Bunkering is expected to provide a significant impetus to small-scale LNG as it gains increased traction as a viable marine fuel ahead of tighter environmental rules for the shipping sector, sources at an industry event said this week.
According to a poll at the LNG Forum 2018, part of the Singapore Maritime Week 2018, over 50% of the respondents said that in Southeast Asia, small-scale LNG was expected to take off most in the LNG for ships segment when compared to LNG for road transport or for off-grid power supply.
LNG, a sustainable alternative fuel for ships and long-haulage trucks, is also attractive as an energy source for industries in areas that are not connected to the natural gas grid. Such applications are known as small-scale LNG to distinguish them from the more conventional use where it is delivered on a large scale and regasified for injection into the natural gas grid.
“We have seen a steep rise in the number of inquiries in the past 4-6 months, particularly for container ships,” GTT’s General Manager Southeast Asia Stephane Maillard said.
There are currently 121 ships with LNG fuel in operation, 127 have been ordered, and 110 are LNG ready, Cristina S. Santa Maria, regional manager for Southeast Asia, Pacific and India at DNV GL Maritime, said.
The rising interest in LNG coincided with the International Maritime Organization’s global sulfur cap for marine fuels from January 1, 2020, she said.
The new regulatory environment is a factor that led DNV GL to predict that LNG and LPG will account for 32% of total shipping energy use by 2050, she said.
“When we look at the uptake in different ship segments today, car and passenger ferries are still far in lead. One reason is that LNG consumption and loading frequency often enables LNG distribution and bunkering by truck,” she said, adding interest in using LNG as fuel for ships was perhaps most noticeable in the cruise industry.
Container ships were also well suited to use LNG fuel, with fixed routes and a high fuel consumption offering the potential to earn back the additional investment, she added.
There were a lot of opportunities for small-scale LNG, especially in Indonesia, Singapore LNG Corporation CEO John Ng said.
In Indonesia, supply came primarily from the eastern part of the country while demand centers were mostly along the western side.

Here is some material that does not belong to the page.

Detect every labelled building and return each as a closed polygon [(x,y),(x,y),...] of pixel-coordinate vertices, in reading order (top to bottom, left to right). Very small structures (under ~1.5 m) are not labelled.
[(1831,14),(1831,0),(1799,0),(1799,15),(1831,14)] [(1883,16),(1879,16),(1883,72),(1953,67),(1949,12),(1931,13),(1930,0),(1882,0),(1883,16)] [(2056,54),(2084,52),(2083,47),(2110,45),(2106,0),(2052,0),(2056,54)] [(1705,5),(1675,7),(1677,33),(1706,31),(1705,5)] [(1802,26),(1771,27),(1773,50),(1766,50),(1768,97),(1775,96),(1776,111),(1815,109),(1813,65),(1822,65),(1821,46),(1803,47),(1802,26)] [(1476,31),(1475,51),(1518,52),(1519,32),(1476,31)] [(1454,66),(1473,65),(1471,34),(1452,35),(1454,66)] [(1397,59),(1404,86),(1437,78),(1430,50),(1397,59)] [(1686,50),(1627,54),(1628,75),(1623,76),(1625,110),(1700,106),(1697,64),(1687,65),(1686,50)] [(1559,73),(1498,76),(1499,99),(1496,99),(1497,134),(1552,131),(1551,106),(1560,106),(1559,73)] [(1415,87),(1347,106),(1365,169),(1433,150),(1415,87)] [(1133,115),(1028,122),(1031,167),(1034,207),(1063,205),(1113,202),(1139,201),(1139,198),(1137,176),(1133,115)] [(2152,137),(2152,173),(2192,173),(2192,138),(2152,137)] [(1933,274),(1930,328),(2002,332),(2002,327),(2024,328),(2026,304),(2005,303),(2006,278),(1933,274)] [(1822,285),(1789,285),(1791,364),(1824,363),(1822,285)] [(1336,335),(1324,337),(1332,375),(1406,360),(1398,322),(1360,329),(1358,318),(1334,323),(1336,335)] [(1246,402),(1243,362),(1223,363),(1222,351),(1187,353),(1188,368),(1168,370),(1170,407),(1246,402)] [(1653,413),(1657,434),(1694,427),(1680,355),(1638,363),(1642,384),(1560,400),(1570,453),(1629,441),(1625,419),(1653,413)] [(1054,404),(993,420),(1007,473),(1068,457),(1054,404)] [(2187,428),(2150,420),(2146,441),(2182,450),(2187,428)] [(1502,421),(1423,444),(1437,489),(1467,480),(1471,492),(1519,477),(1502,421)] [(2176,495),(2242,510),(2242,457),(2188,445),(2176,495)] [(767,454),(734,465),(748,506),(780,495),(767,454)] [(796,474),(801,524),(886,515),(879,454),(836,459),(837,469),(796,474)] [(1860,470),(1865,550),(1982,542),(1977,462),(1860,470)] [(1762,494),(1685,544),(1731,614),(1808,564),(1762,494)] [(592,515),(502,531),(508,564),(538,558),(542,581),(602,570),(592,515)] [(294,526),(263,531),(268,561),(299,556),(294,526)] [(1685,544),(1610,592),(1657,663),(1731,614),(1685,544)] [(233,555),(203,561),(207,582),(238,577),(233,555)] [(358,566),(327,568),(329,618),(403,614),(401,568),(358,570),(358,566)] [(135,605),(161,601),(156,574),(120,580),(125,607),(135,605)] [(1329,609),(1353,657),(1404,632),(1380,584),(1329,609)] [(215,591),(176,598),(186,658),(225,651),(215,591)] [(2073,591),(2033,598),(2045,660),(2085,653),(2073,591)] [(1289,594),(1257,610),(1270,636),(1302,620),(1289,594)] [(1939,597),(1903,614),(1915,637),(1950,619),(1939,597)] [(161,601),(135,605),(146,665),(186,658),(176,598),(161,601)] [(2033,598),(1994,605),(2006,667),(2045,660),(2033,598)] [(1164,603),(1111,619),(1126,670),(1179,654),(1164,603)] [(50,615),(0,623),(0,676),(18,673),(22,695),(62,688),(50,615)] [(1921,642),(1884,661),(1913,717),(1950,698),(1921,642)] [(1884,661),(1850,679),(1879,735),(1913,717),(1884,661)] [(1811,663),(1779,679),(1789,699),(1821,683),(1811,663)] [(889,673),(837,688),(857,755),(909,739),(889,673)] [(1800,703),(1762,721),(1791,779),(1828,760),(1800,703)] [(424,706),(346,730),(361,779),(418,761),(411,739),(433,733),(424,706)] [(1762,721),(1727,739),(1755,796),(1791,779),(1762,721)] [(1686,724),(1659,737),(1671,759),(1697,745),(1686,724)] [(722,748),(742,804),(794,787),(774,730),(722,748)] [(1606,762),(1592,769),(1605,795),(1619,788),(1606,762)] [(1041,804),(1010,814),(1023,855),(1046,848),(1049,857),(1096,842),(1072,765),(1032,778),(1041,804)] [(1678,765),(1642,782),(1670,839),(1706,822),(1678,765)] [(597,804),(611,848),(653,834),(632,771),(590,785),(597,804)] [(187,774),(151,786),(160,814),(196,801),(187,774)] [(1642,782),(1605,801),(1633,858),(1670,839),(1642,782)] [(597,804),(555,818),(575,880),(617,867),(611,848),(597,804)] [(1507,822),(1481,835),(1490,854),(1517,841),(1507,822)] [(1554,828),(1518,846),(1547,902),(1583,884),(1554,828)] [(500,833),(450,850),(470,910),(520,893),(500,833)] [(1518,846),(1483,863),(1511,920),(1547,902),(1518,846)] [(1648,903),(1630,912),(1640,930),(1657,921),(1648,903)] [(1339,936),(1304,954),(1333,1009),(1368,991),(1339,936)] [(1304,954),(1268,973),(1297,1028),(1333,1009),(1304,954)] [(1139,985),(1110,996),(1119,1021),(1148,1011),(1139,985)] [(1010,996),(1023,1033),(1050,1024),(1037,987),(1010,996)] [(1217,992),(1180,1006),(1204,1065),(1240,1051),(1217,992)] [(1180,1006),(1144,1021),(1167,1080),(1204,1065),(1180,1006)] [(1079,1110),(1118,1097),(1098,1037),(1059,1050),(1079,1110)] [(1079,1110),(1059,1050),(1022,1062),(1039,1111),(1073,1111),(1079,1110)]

This meant that there were a lot of opportunities for redistribution of LNG, Ng said.
“Today, decarbonization, decentralization and demand disruption are often the key buzzwords and small-scale LNG will also help tackle many of these themes in different market segments including bunkering,” Ng said.
“For LNG terminals such as ours, the decision to facilitate LNG bunkering is much easier because the incremental investment is much lower as compared to [the] entire infrastructure cost. So I am quite bullish from that perspective. Small-scale LNG facilities will grow and this will support bunkering,” he added.
Switching to LNG is slow, but once the tipping point is crossed, it would be a long term solution, Ng said.
“We have the infrastructure, LNG is there and demand is also there,” Cees Boon, senior safety advisor in the harbor master’s policy department at the Port of Rotterdam, said.
In ports such as Rotterdam, incentives from the EU to curb emissions were also supporting LNG’s uptake as a marine fuel, he said.
“In 2020, Rotterdam will have six licensed LNG bunker vessels doing regular LNG bunkering. An additional 4 LBVs will have a license to operate in the spot market,” he said.
ECONOMICS MAJOR CONCERN
It all came down to price and demand, sources said. There is an extra cost for LNG for ships — capital expenditure for scrubbers, LSFO and operating costs such as crew training, maintenance, GTT’s Maillard said.
“In terms of space, adjustments are also required on vessels. You need to size LNG tanks according to owner operating profile by keeping in mind to save as much as possible cargo capacity,” he said.
Some apprehensions also remained regarding safety, some industry sources said separately.
However, safety concerns will ease as LNG use as marine fuel increases, more training is provided to personnel, and a structure is introduced for bunkering operations, they added.
While conventional oil-based fuels will remain the main option for most existing vessels in the near future, the commercial opportunities of LNG as a marine fuel were growing, DNV GL’s Santa Maria said.